Recent discoveries by AppOmni have disclosed alarming vulnerabilities in ServiceNow’s AI agents. These problems stem primarily from a method known as Second-Order Prompt Injection. This approach allows attackers to abuse the agent-to-agent discovery functionality of Now Assist. Consequently, they can more easily carry out unauthorized actions that can expose sensitive corporate data to the public.
Attackers can employ the Second-Order Prompt Injection to successfully mislead AI agents. This manipulation gives them the ability to duplicate sensitive information, exfiltrate data, alter records, and escalate privileges. The root of the problem comes from the fact that we are deploying large language models (LLMs) such as Azure OpenAI and Now LLM. These models egregiously make agent discovery easier. Unfortunately, the default settings of most AI agents open the door to exploitation. These environments pre-define the agents’ teams through their settings.
Mechanism of Second-Order Prompt Injection
Second-Order Prompt Injection occurs when an AI agent consumes information the user did not directly input. This happens despite the fact that it is not the agent’s primary role to retrieve that data. One stand-out capability that extends the system’s powers is the agent discovery feature. It can inadvertently twist an innocent mission given to one actor into a dangerous operation.
AppOmni notes that through this method, “an attacker can redirect a benign task assigned to an innocuous agent into something far more harmful by employing the utility and functionality of other agents on its team.” This amplifies the disturbing possibility for abuse baked into these setups.
Organizations employing Now Assist’s AI agents should be on guard.
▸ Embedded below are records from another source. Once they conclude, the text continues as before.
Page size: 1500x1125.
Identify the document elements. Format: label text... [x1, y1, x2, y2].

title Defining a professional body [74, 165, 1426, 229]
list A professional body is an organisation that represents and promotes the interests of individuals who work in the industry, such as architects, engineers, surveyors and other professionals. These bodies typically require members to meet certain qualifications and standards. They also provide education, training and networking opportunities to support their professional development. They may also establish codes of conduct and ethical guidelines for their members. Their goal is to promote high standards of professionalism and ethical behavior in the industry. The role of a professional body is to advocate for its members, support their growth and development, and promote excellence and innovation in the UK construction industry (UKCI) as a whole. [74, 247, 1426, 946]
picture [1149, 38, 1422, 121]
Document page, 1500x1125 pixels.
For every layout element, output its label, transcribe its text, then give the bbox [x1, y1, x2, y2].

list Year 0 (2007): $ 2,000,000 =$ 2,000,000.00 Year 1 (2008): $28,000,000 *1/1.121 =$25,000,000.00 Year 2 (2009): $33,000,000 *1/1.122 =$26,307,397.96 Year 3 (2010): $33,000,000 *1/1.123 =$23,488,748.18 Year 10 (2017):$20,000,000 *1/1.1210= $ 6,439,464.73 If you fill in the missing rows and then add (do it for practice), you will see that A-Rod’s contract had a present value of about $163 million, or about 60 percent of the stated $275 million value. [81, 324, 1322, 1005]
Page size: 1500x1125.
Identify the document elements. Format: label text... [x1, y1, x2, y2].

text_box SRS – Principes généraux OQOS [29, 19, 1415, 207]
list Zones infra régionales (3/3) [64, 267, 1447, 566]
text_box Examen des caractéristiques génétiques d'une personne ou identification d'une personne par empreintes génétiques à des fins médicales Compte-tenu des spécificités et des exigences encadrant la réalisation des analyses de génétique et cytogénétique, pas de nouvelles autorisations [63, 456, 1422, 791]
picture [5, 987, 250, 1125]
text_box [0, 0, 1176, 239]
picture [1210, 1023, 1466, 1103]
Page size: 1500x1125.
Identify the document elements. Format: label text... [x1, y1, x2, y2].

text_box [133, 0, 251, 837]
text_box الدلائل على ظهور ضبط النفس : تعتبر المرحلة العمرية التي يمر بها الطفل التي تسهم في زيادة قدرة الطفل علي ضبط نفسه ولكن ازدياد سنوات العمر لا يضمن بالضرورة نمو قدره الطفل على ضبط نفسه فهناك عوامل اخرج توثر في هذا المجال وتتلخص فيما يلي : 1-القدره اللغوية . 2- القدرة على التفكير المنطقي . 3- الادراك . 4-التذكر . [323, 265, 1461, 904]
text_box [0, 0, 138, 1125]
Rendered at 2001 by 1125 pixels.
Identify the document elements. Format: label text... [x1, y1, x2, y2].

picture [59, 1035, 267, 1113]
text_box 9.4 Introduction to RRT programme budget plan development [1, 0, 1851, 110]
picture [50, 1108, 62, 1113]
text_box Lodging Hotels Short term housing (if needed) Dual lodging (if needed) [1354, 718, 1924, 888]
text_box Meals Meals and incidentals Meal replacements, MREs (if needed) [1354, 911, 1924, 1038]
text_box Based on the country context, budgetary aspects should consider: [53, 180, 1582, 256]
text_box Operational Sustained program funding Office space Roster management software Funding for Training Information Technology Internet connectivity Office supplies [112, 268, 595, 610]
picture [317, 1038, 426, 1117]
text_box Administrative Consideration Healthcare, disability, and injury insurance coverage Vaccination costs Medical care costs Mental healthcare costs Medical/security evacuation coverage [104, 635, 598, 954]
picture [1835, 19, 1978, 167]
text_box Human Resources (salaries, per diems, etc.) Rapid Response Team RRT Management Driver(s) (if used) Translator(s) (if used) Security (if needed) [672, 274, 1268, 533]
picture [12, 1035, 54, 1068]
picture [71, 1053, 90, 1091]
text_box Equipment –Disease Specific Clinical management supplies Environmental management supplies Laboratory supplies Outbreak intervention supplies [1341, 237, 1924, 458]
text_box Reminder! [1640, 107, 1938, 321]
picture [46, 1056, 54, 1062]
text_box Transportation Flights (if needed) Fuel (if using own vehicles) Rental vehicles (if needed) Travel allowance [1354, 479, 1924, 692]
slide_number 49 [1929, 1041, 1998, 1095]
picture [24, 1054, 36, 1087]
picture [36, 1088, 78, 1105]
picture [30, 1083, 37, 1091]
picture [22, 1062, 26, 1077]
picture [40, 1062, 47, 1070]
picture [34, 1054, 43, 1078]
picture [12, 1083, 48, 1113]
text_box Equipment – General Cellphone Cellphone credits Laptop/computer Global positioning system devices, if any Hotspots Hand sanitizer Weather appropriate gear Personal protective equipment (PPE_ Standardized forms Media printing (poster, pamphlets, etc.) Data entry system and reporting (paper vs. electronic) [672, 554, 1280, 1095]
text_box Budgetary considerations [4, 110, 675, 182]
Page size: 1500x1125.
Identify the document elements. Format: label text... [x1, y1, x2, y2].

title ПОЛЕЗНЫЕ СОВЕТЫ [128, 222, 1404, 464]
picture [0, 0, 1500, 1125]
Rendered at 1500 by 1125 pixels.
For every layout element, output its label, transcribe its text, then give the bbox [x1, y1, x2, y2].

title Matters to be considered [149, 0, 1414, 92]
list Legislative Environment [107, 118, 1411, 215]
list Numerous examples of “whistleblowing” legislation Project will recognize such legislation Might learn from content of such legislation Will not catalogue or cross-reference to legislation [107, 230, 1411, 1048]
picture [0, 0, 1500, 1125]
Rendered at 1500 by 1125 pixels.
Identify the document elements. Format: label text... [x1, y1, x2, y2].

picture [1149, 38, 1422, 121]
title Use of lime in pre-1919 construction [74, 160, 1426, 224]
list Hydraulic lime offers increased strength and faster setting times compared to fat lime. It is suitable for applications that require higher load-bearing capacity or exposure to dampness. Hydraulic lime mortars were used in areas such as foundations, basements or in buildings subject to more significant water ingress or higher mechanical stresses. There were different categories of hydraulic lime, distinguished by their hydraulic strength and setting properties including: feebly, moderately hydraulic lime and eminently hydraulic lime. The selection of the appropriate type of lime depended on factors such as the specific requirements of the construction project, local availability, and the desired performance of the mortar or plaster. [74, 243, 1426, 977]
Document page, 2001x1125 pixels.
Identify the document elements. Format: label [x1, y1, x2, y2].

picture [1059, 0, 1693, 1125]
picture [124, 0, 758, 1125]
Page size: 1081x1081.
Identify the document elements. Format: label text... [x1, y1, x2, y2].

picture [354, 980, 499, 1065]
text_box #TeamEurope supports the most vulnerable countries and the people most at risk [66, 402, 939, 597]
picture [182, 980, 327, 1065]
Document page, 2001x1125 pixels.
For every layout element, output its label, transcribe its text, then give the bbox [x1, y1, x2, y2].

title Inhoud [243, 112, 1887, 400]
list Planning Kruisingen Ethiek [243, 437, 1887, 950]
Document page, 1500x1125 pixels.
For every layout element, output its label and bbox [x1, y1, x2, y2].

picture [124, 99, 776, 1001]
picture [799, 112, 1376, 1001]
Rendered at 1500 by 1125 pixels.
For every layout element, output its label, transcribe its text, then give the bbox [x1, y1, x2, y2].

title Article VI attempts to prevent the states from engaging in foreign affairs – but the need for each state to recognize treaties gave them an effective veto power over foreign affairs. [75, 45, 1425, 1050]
Aaron Costello, a representative from AppOmni, underscored the importance of scrutinizing configuration settings: “If organizations using Now Assist’s AI agents aren’t closely examining their configurations, they’re likely already at risk.” The configuration options that govern cross-agent communications are key to understanding—and avoiding—these risks.
Implications for Corporate Data Security
The implications of Second-Order Prompt Injection are serious. As Aaron Costello pointed out, “When agents can discover and recruit each other, a harmless request can quietly turn into an attack, with criminals stealing sensitive data or gaining more access to internal company systems.” This new capability further highlights the need for organizations to be diligent about their deployment settings.
The default configuration options are at the heart of this vulnerability. These settings are part of the default LLM as well as tool setup options. They get into the channel-specific defaults, specifically where the agents are deployed. Without an understanding of these nuances, organizations may be unknowingly making themselves vulnerable to attack.